To find \(f(x)\), integrate \(f'(x) = (3x - 1)^{-\frac{1}{3}}\).

\(f(x) = \int (3x - 1)^{-\frac{1}{3}} \, dx\)

Using substitution, let \(u = 3x - 1\), then \(du = 3 \, dx\), so \(dx = \frac{du}{3}\).

\(f(x) = \int u^{-\frac{1}{3}} \cdot \frac{1}{3} \, du\)

\(f(x) = \frac{1}{3} \cdot \frac{u^{\frac{2}{3}}}{\frac{2}{3}} + c\)

\(f(x) = \frac{1}{2} (3x - 1)^{\frac{2}{3}} + c\)

Given \(f(3) = 1\), substitute to find \(c\):

\(1 = \frac{1}{2} (3 \cdot 3 - 1)^{\frac{2}{3}} + c\)

\(1 = \frac{1}{2} \cdot 8^{\frac{2}{3}} + c\)

\(1 = \frac{1}{2} \cdot 4 + c\)

\(1 = 2 + c\)

\(c = -1\)

Thus, \(f(x) = \frac{1}{2} (3x - 1)^{\frac{2}{3}} - 1\).

To find the y-coordinate of \(B\), set \(x = 0\):

\(y = \frac{1}{2} (3 \cdot 0 - 1)^{\frac{2}{3}} - 1\)

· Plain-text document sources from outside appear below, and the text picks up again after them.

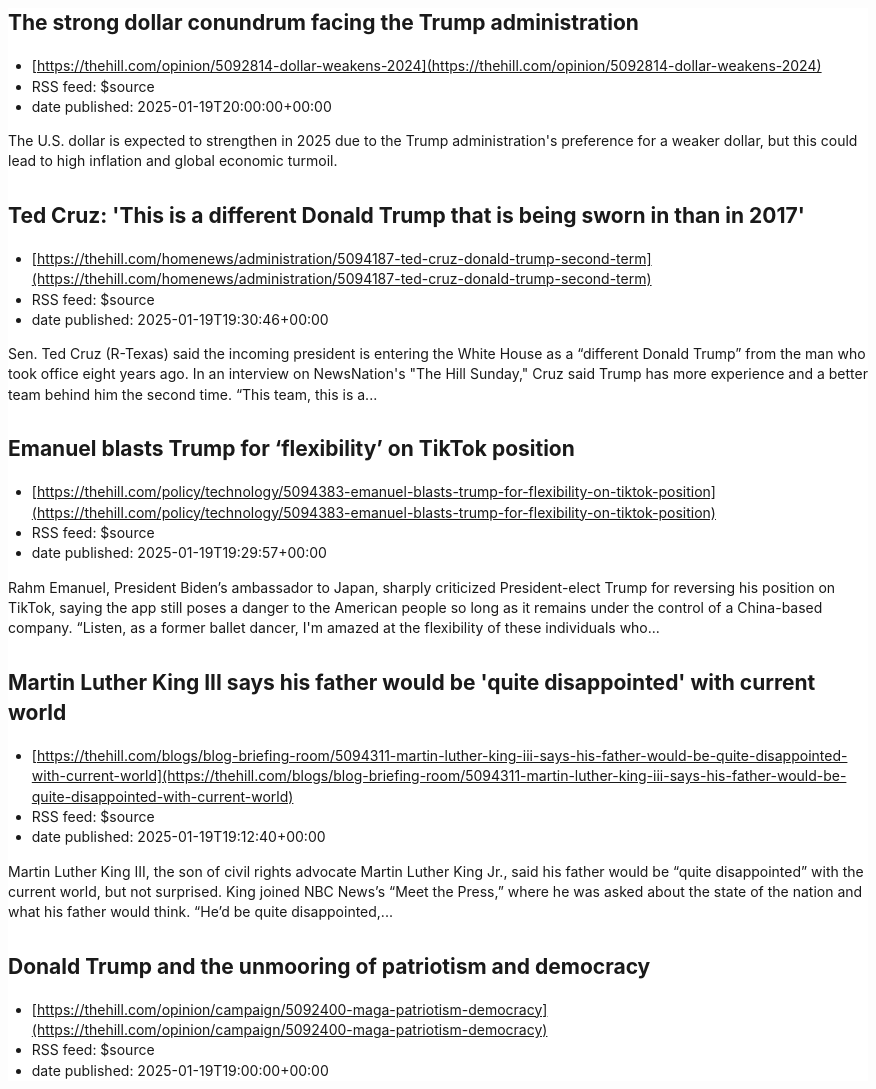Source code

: ## The strong dollar conundrum facing the Trump administration
 - [https://thehill.com/opinion/5092814-dollar-weakens-2024](https://thehill.com/opinion/5092814-dollar-weakens-2024)
 - RSS feed: $source
 - date published: 2025-01-19T20:00:00+00:00

The U.S. dollar is expected to strengthen in 2025 due to the Trump administration's preference for a weaker dollar, but this could lead to high inflation and global economic turmoil.

## Ted Cruz: 'This is a different Donald Trump that is being sworn in than in 2017'
 - [https://thehill.com/homenews/administration/5094187-ted-cruz-donald-trump-second-term](https://thehill.com/homenews/administration/5094187-ted-cruz-donald-trump-second-term)
 - RSS feed: $source
 - date published: 2025-01-19T19:30:46+00:00

Sen. Ted Cruz (R-Texas) said the incoming president is entering the White House as a “different Donald Trump” from the man who took office eight years ago. In an interview on NewsNation's "The Hill Sunday," Cruz said Trump has more experience and a better team behind him the second time. “This team, this is a...

## Emanuel blasts Trump for ‘flexibility’ on TikTok position
 - [https://thehill.com/policy/technology/5094383-emanuel-blasts-trump-for-flexibility-on-tiktok-position](https://thehill.com/policy/technology/5094383-emanuel-blasts-trump-for-flexibility-on-tiktok-position)
 - RSS feed: $source
 - date published: 2025-01-19T19:29:57+00:00

Rahm Emanuel, President Biden’s ambassador to Japan, sharply criticized President-elect Trump for reversing his position on TikTok, saying the app still poses a danger to the American people so long as it remains under the control of a China-based company. “Listen, as a former ballet dancer, I'm amazed at the flexibility of these individuals who...

## Martin Luther King III says his father would be 'quite disappointed' with current world
 - [https://thehill.com/blogs/blog-briefing-room/5094311-martin-luther-king-iii-says-his-father-would-be-quite-disappointed-with-current-world](https://thehill.com/blogs/blog-briefing-room/5094311-martin-luther-king-iii-says-his-father-would-be-quite-disappointed-with-current-world)
 - RSS feed: $source
 - date published: 2025-01-19T19:12:40+00:00

Martin Luther King III, the son of civil rights advocate Martin Luther King Jr., said his father would be “quite disappointed” with the current world, but not surprised. King joined NBC News’s “Meet the Press,” where he was asked about the state of the nation and what his father would think. “He’d be quite disappointed,...

## Donald Trump and the unmooring of patriotism and democracy
 - [https://thehill.com/opinion/campaign/5092400-maga-patriotism-democracy](https://thehill.com/opinion/campaign/5092400-maga-patriotism-democracy)
 - RSS feed: $source
 - date published: 2025-01-19T19:00:00+00:00
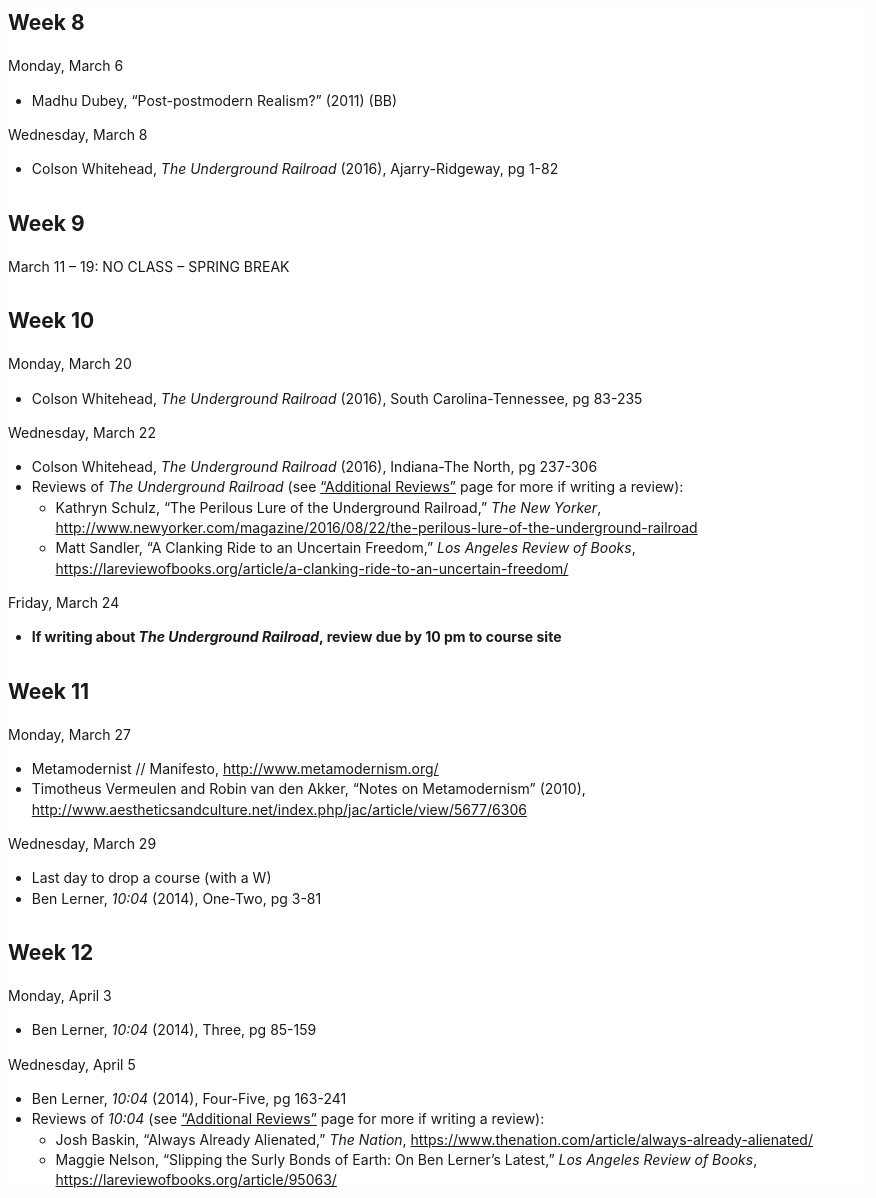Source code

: ## Week 8

Monday, March 6

  * Madhu Dubey, “Post-postmodern Realism?” (2011) (BB)

Wednesday, March 8

  * Colson Whitehead, _The Underground Railroad_ (2016), Ajarry-Ridgeway, pg 1-82

## Week 9

March 11 &#8211; 19: NO CLASS – SPRING BREAK

## Week 10

Monday, March 20

  * Colson Whitehead, _The Underground Railroad_ (2016), South Carolina-Tennessee, pg 83-235

Wednesday, March 22

  * Colson Whitehead, _The Underground Railroad_ (2016), Indiana-The North, pg 237-306
  * Reviews of _The Underground Railroad_ (see <a href="http://lindsaythomas.net/eng380/additional-reviews/" target="_blank">“Additional Reviews”</a> page for more if writing a review): 
      * Kathryn Schulz, “The Perilous Lure of the Underground Railroad,” _The New Yorker_, <http://www.newyorker.com/magazine/2016/08/22/the-perilous-lure-of-the-underground-railroad>
      * Matt Sandler, “A Clanking Ride to an Uncertain Freedom,” _Los Angeles Review of Books_, <https://lareviewofbooks.org/article/a-clanking-ride-to-an-uncertain-freedom/>

Friday, March 24

  * **If writing about _The Underground Railroad_, review due by 10 pm to course site**

## Week 11

Monday, March 27

  * Metamodernist // Manifesto, <http://www.metamodernism.org/>
  * Timotheus Vermeulen and Robin van den Akker, “Notes on Metamodernism” (2010), <http://www.aestheticsandculture.net/index.php/jac/article/view/5677/6306>

Wednesday, March 29

  * Last day to drop a course (with a W)
  * Ben Lerner, _10:04_ (2014), One-Two, pg 3-81

## Week 12

Monday, April 3

  * Ben Lerner, _10:04_ (2014), Three, pg 85-159

Wednesday, April 5

  * Ben Lerner, _10:04_ (2014), Four-Five, pg 163-241
  * Reviews of _10:04_ (see <a href="http://lindsaythomas.net/eng380/additional-reviews/" target="_blank">“Additional Reviews”</a> page for more if writing a review): 
      * Josh Baskin, “Always Already Alienated,” _The Nation_, <https://www.thenation.com/article/always-already-alienated/>
      * Maggie Nelson, “Slipping the Surly Bonds of Earth: On Ben Lerner’s Latest,” _Los Angeles Review of Books_, <https://lareviewofbooks.org/article/95063/>
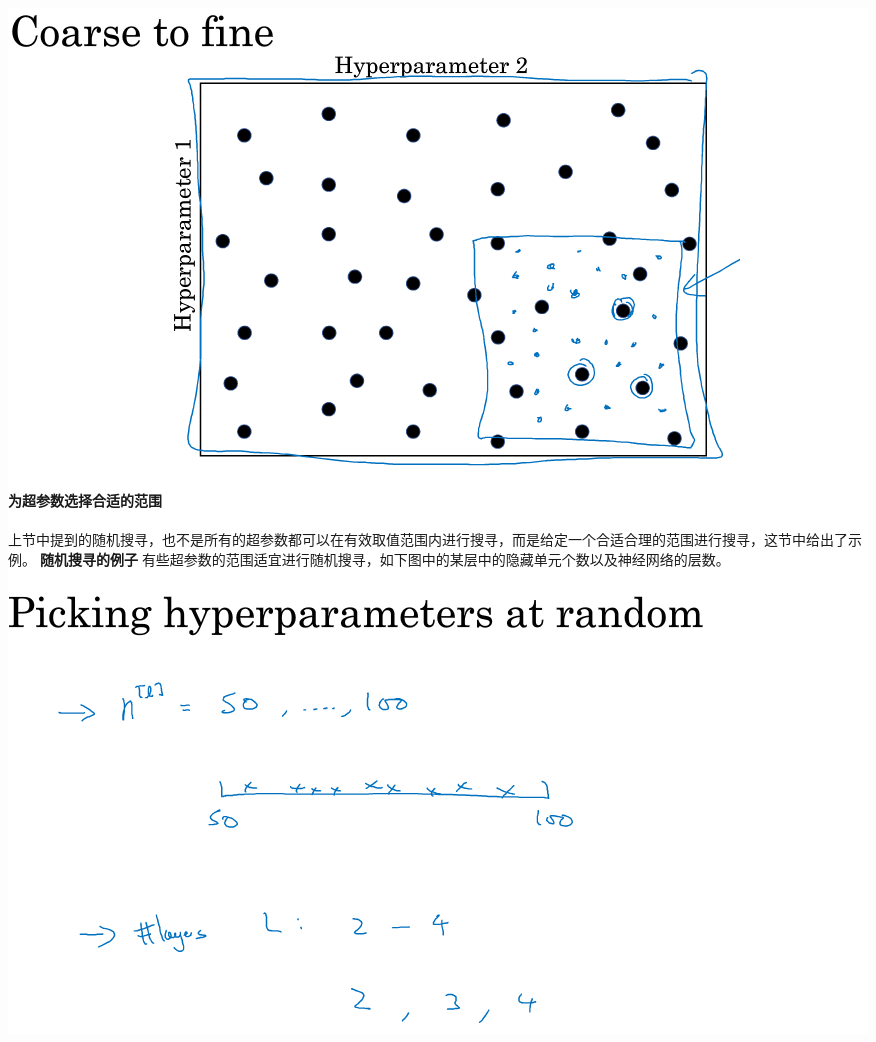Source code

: ![](coarse_fine_para.png)


#### 为超参数选择合适的范围
上节中提到的随机搜寻，也不是所有的超参数都可以在有效取值范围内进行搜寻，而是给定一个合适合理的范围进行搜寻，这节中给出了示例。
**随机搜寻的例子**
有些超参数的范围适宜进行随机搜寻，如下图中的某层中的隐藏单元个数以及神经网络的层数。
![](pick_random_values.png)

\(y = \frac{1}{2} (-1)^{\frac{2}{3}} - 1\)

Since \((-1)^{\frac{2}{3}} = \left((-1)^{\frac{1}{3}}\right)^2 = (-1)^2 = 1\),

\(y = \frac{1}{2} \cdot 1 - 1\)

\(y = -\frac{1}{2}\)

Therefore, the y-coordinate of \(B\) is \(-\frac{1}{2}\).